EXERCISE INPUT

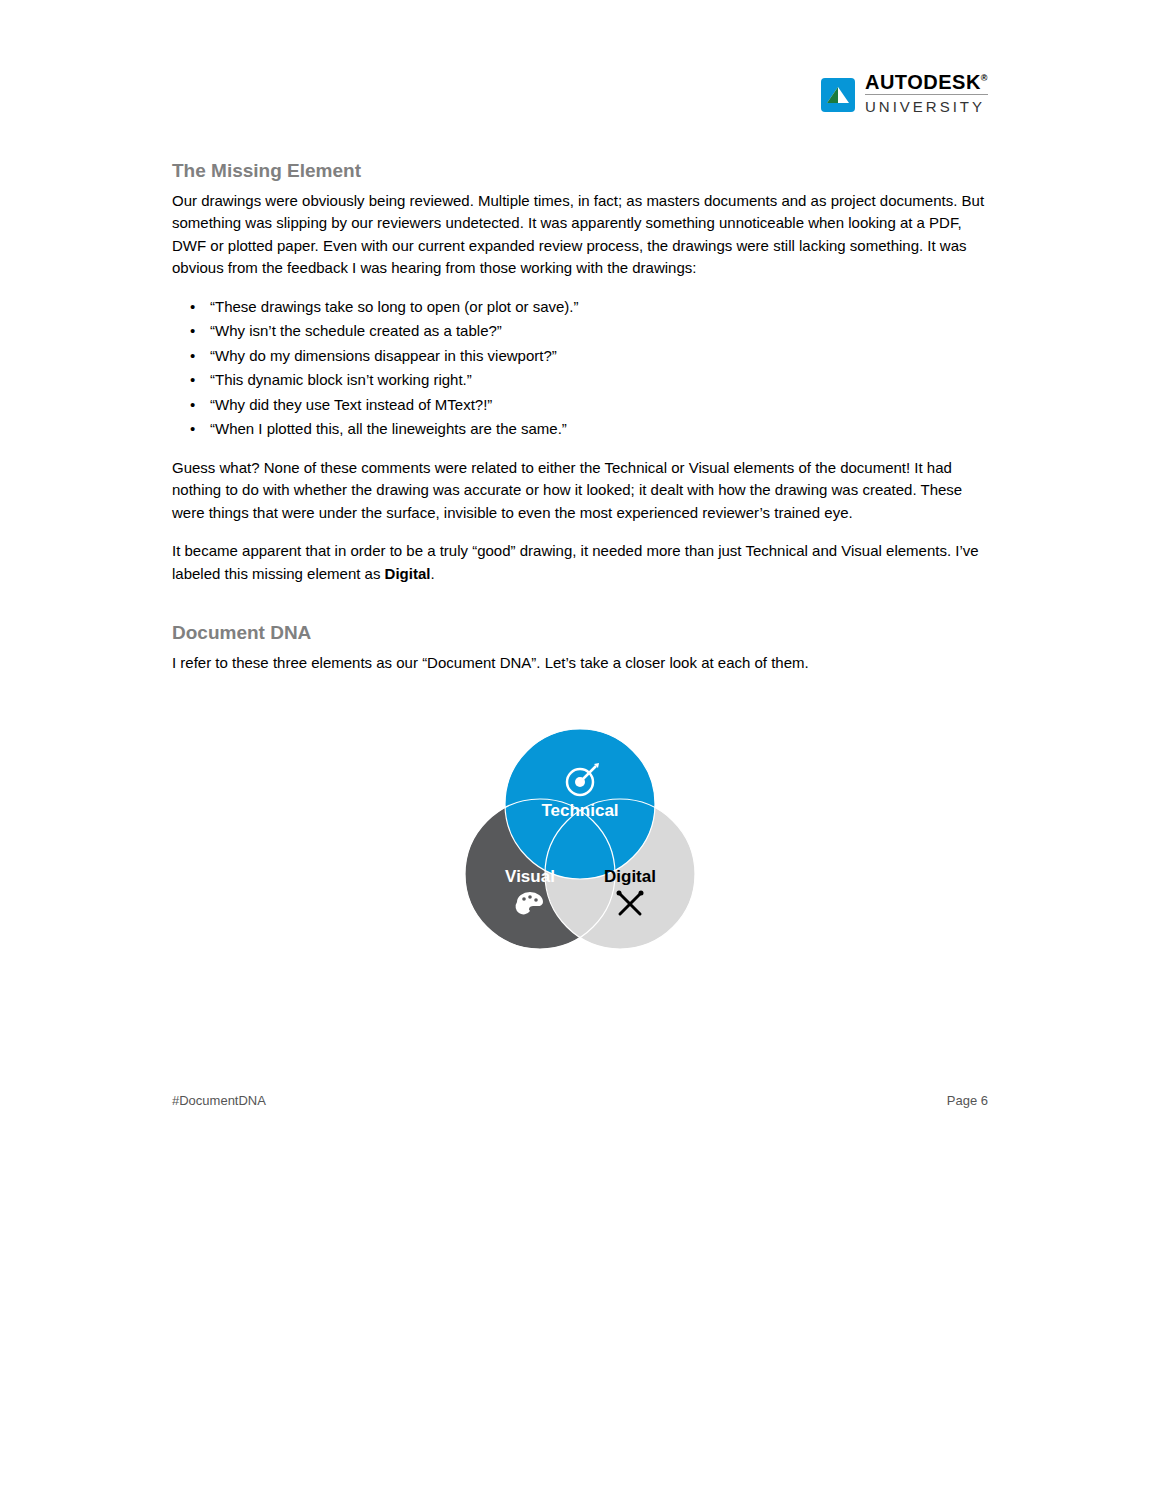AUTODESK®
UNIVERSITY
The Missing Element
Our drawings were obviously being reviewed. Multiple times, in fact; as masters documents and as project documents. But something was slipping by our reviewers undetected. It was apparently something unnoticeable when looking at a PDF, DWF or plotted paper. Even with our current expanded review process, the drawings were still lacking something. It was obvious from the feedback I was hearing from those working with the drawings:
“These drawings take so long to open (or plot or save).”
“Why isn’t the schedule created as a table?”
“Why do my dimensions disappear in this viewport?”
“This dynamic block isn’t working right.”
“Why did they use Text instead of MText?!”
“When I plotted this, all the lineweights are the same.”
Guess what? None of these comments were related to either the Technical or Visual elements of the document! It had nothing to do with whether the drawing was accurate or how it looked; it dealt with how the drawing was created. These were things that were under the surface, invisible to even the most experienced reviewer’s trained eye.
It became apparent that in order to be a truly “good” drawing, it needed more than just Technical and Visual elements. I’ve labeled this missing element as Digital.
Document DNA
I refer to these three elements as our “Document DNA”. Let’s take a closer look at each of them.
Technical Visual Digital
#DocumentDNA Page 6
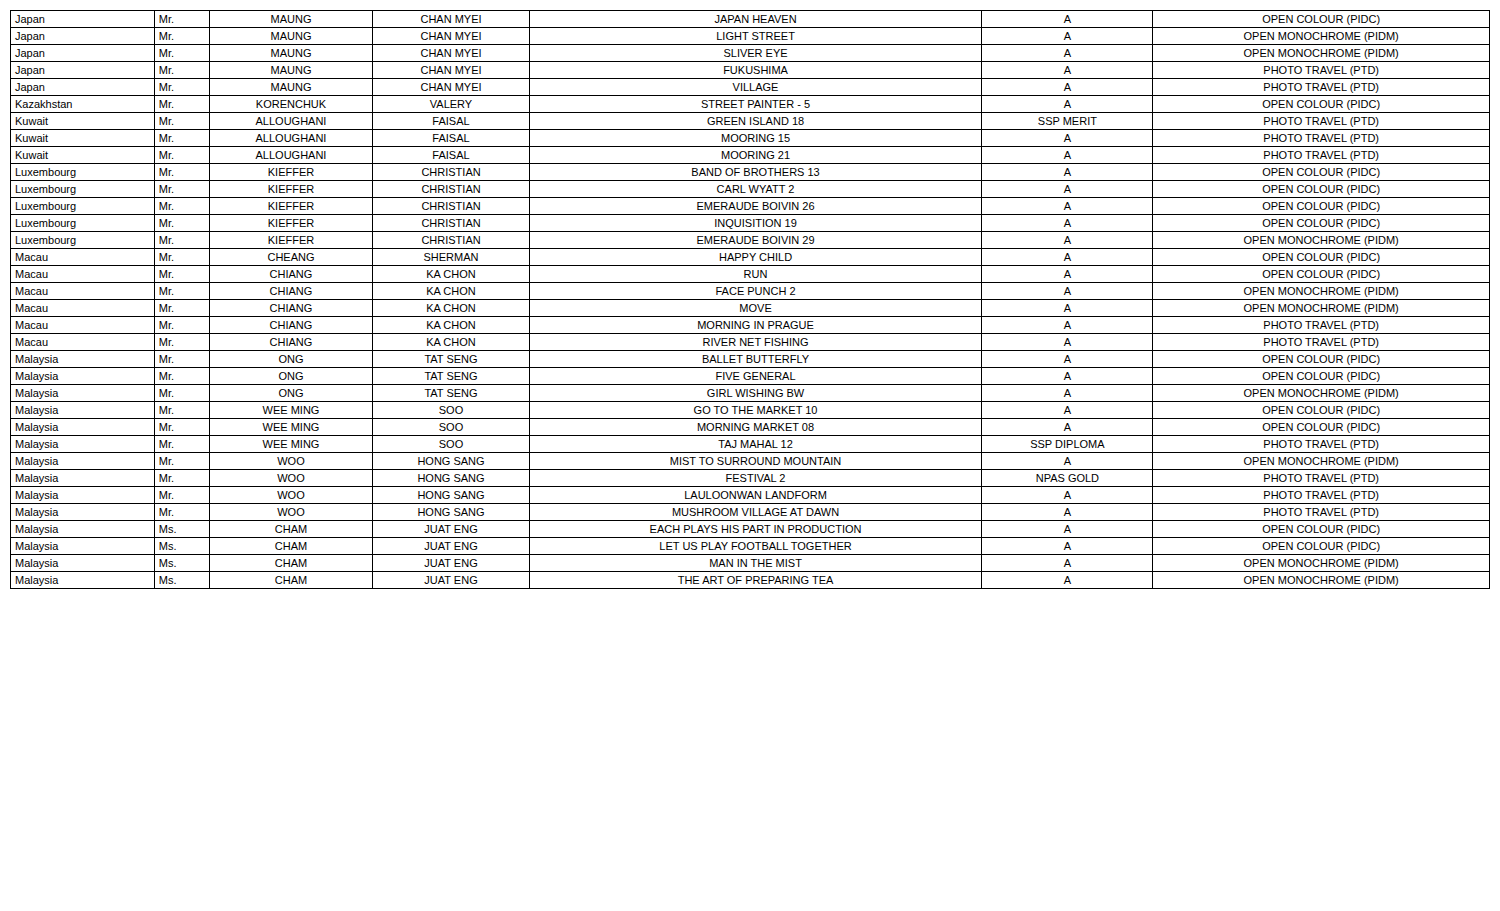| Japan | Mr. | MAUNG | CHAN MYEI | JAPAN HEAVEN | A | OPEN COLOUR (PIDC) |
| Japan | Mr. | MAUNG | CHAN MYEI | LIGHT STREET | A | OPEN MONOCHROME (PIDM) |
| Japan | Mr. | MAUNG | CHAN MYEI | SLIVER EYE | A | OPEN MONOCHROME (PIDM) |
| Japan | Mr. | MAUNG | CHAN MYEI | FUKUSHIMA | A | PHOTO TRAVEL (PTD) |
| Japan | Mr. | MAUNG | CHAN MYEI | VILLAGE | A | PHOTO TRAVEL (PTD) |
| Kazakhstan | Mr. | KORENCHUK | VALERY | STREET PAINTER - 5 | A | OPEN COLOUR (PIDC) |
| Kuwait | Mr. | ALLOUGHANI | FAISAL | GREEN ISLAND 18 | SSP MERIT | PHOTO TRAVEL (PTD) |
| Kuwait | Mr. | ALLOUGHANI | FAISAL | MOORING 15 | A | PHOTO TRAVEL (PTD) |
| Kuwait | Mr. | ALLOUGHANI | FAISAL | MOORING 21 | A | PHOTO TRAVEL (PTD) |
| Luxembourg | Mr. | KIEFFER | CHRISTIAN | BAND OF BROTHERS 13 | A | OPEN COLOUR (PIDC) |
| Luxembourg | Mr. | KIEFFER | CHRISTIAN | CARL WYATT 2 | A | OPEN COLOUR (PIDC) |
| Luxembourg | Mr. | KIEFFER | CHRISTIAN | EMERAUDE BOIVIN 26 | A | OPEN COLOUR (PIDC) |
| Luxembourg | Mr. | KIEFFER | CHRISTIAN | INQUISITION 19 | A | OPEN COLOUR (PIDC) |
| Luxembourg | Mr. | KIEFFER | CHRISTIAN | EMERAUDE BOIVIN 29 | A | OPEN MONOCHROME (PIDM) |
| Macau | Mr. | CHEANG | SHERMAN | HAPPY CHILD | A | OPEN COLOUR (PIDC) |
| Macau | Mr. | CHIANG | KA CHON | RUN | A | OPEN COLOUR (PIDC) |
| Macau | Mr. | CHIANG | KA CHON | FACE PUNCH 2 | A | OPEN MONOCHROME (PIDM) |
| Macau | Mr. | CHIANG | KA CHON | MOVE | A | OPEN MONOCHROME (PIDM) |
| Macau | Mr. | CHIANG | KA CHON | MORNING IN PRAGUE | A | PHOTO TRAVEL (PTD) |
| Macau | Mr. | CHIANG | KA CHON | RIVER NET FISHING | A | PHOTO TRAVEL (PTD) |
| Malaysia | Mr. | ONG | TAT SENG | BALLET BUTTERFLY | A | OPEN COLOUR (PIDC) |
| Malaysia | Mr. | ONG | TAT SENG | FIVE GENERAL | A | OPEN COLOUR (PIDC) |
| Malaysia | Mr. | ONG | TAT SENG | GIRL WISHING BW | A | OPEN MONOCHROME (PIDM) |
| Malaysia | Mr. | WEE MING | SOO | GO TO THE MARKET 10 | A | OPEN COLOUR (PIDC) |
| Malaysia | Mr. | WEE MING | SOO | MORNING MARKET 08 | A | OPEN COLOUR (PIDC) |
| Malaysia | Mr. | WEE MING | SOO | TAJ MAHAL 12 | SSP DIPLOMA | PHOTO TRAVEL (PTD) |
| Malaysia | Mr. | WOO | HONG SANG | MIST TO SURROUND MOUNTAIN | A | OPEN MONOCHROME (PIDM) |
| Malaysia | Mr. | WOO | HONG SANG | FESTIVAL 2 | NPAS GOLD | PHOTO TRAVEL (PTD) |
| Malaysia | Mr. | WOO | HONG SANG | LAULOONWAN LANDFORM | A | PHOTO TRAVEL (PTD) |
| Malaysia | Mr. | WOO | HONG SANG | MUSHROOM VILLAGE AT DAWN | A | PHOTO TRAVEL (PTD) |
| Malaysia | Ms. | CHAM | JUAT ENG | EACH PLAYS HIS PART IN PRODUCTION | A | OPEN COLOUR (PIDC) |
| Malaysia | Ms. | CHAM | JUAT ENG | LET US PLAY FOOTBALL TOGETHER | A | OPEN COLOUR (PIDC) |
| Malaysia | Ms. | CHAM | JUAT ENG | MAN IN THE MIST | A | OPEN MONOCHROME (PIDM) |
| Malaysia | Ms. | CHAM | JUAT ENG | THE ART OF PREPARING TEA | A | OPEN MONOCHROME (PIDM) |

INSTRUCTIONS FOR THE TASK
Word for word, print out all of the records above; pass over the pictures.

SOLUTION
AUTODESK®
UNIVERSITY
The Missing Element
Our drawings were obviously being reviewed. Multiple times, in fact; as masters documents and as project documents. But something was slipping by our reviewers undetected. It was apparently something unnoticeable when looking at a PDF, DWF or plotted paper. Even with our current expanded review process, the drawings were still lacking something. It was obvious from the feedback I was hearing from those working with the drawings:
“These drawings take so long to open (or plot or save).”
“Why isn’t the schedule created as a table?”
“Why do my dimensions disappear in this viewport?”
“This dynamic block isn’t working right.”
“Why did they use Text instead of MText?!”
“When I plotted this, all the lineweights are the same.”
Guess what? None of these comments were related to either the Technical or Visual elements of the document! It had nothing to do with whether the drawing was accurate or how it looked; it dealt with how the drawing was created. These were things that were under the surface, invisible to even the most experienced reviewer’s trained eye.
It became apparent that in order to be a truly “good” drawing, it needed more than just Technical and Visual elements. I’ve labeled this missing element as Digital.
Document DNA
I refer to these three elements as our “Document DNA”. Let’s take a closer look at each of them.
Technical Visual Digital
#DocumentDNA Page 6
| Japan | Mr. | MAUNG | CHAN MYEI | JAPAN HEAVEN | A | OPEN COLOUR (PIDC) |
| Japan | Mr. | MAUNG | CHAN MYEI | LIGHT STREET | A | OPEN MONOCHROME (PIDM) |
| Japan | Mr. | MAUNG | CHAN MYEI | SLIVER EYE | A | OPEN MONOCHROME (PIDM) |
| Japan | Mr. | MAUNG | CHAN MYEI | FUKUSHIMA | A | PHOTO TRAVEL (PTD) |
| Japan | Mr. | MAUNG | CHAN MYEI | VILLAGE | A | PHOTO TRAVEL (PTD) |
| Kazakhstan | Mr. | KORENCHUK | VALERY | STREET PAINTER - 5 | A | OPEN COLOUR (PIDC) |
| Kuwait | Mr. | ALLOUGHANI | FAISAL | GREEN ISLAND 18 | SSP MERIT | PHOTO TRAVEL (PTD) |
| Kuwait | Mr. | ALLOUGHANI | FAISAL | MOORING 15 | A | PHOTO TRAVEL (PTD) |
| Kuwait | Mr. | ALLOUGHANI | FAISAL | MOORING 21 | A | PHOTO TRAVEL (PTD) |
| Luxembourg | Mr. | KIEFFER | CHRISTIAN | BAND OF BROTHERS 13 | A | OPEN COLOUR (PIDC) |
| Luxembourg | Mr. | KIEFFER | CHRISTIAN | CARL WYATT 2 | A | OPEN COLOUR (PIDC) |
| Luxembourg | Mr. | KIEFFER | CHRISTIAN | EMERAUDE BOIVIN 26 | A | OPEN COLOUR (PIDC) |
| Luxembourg | Mr. | KIEFFER | CHRISTIAN | INQUISITION 19 | A | OPEN COLOUR (PIDC) |
| Luxembourg | Mr. | KIEFFER | CHRISTIAN | EMERAUDE BOIVIN 29 | A | OPEN MONOCHROME (PIDM) |
| Macau | Mr. | CHEANG | SHERMAN | HAPPY CHILD | A | OPEN COLOUR (PIDC) |
| Macau | Mr. | CHIANG | KA CHON | RUN | A | OPEN COLOUR (PIDC) |
| Macau | Mr. | CHIANG | KA CHON | FACE PUNCH 2 | A | OPEN MONOCHROME (PIDM) |
| Macau | Mr. | CHIANG | KA CHON | MOVE | A | OPEN MONOCHROME (PIDM) |
| Macau | Mr. | CHIANG | KA CHON | MORNING IN PRAGUE | A | PHOTO TRAVEL (PTD) |
| Macau | Mr. | CHIANG | KA CHON | RIVER NET FISHING | A | PHOTO TRAVEL (PTD) |
| Malaysia | Mr. | ONG | TAT SENG | BALLET BUTTERFLY | A | OPEN COLOUR (PIDC) |
| Malaysia | Mr. | ONG | TAT SENG | FIVE GENERAL | A | OPEN COLOUR (PIDC) |
| Malaysia | Mr. | ONG | TAT SENG | GIRL WISHING BW | A | OPEN MONOCHROME (PIDM) |
| Malaysia | Mr. | WEE MING | SOO | GO TO THE MARKET 10 | A | OPEN COLOUR (PIDC) |
| Malaysia | Mr. | WEE MING | SOO | MORNING MARKET 08 | A | OPEN COLOUR (PIDC) |
| Malaysia | Mr. | WEE MING | SOO | TAJ MAHAL 12 | SSP DIPLOMA | PHOTO TRAVEL (PTD) |
| Malaysia | Mr. | WOO | HONG SANG | MIST TO SURROUND MOUNTAIN | A | OPEN MONOCHROME (PIDM) |
| Malaysia | Mr. | WOO | HONG SANG | FESTIVAL 2 | NPAS GOLD | PHOTO TRAVEL (PTD) |
| Malaysia | Mr. | WOO | HONG SANG | LAULOONWAN LANDFORM | A | PHOTO TRAVEL (PTD) |
| Malaysia | Mr. | WOO | HONG SANG | MUSHROOM VILLAGE AT DAWN | A | PHOTO TRAVEL (PTD) |
| Malaysia | Ms. | CHAM | JUAT ENG | EACH PLAYS HIS PART IN PRODUCTION | A | OPEN COLOUR (PIDC) |
| Malaysia | Ms. | CHAM | JUAT ENG | LET US PLAY FOOTBALL TOGETHER | A | OPEN COLOUR (PIDC) |
| Malaysia | Ms. | CHAM | JUAT ENG | MAN IN THE MIST | A | OPEN MONOCHROME (PIDM) |
| Malaysia | Ms. | CHAM | JUAT ENG | THE ART OF PREPARING TEA | A | OPEN MONOCHROME (PIDM) |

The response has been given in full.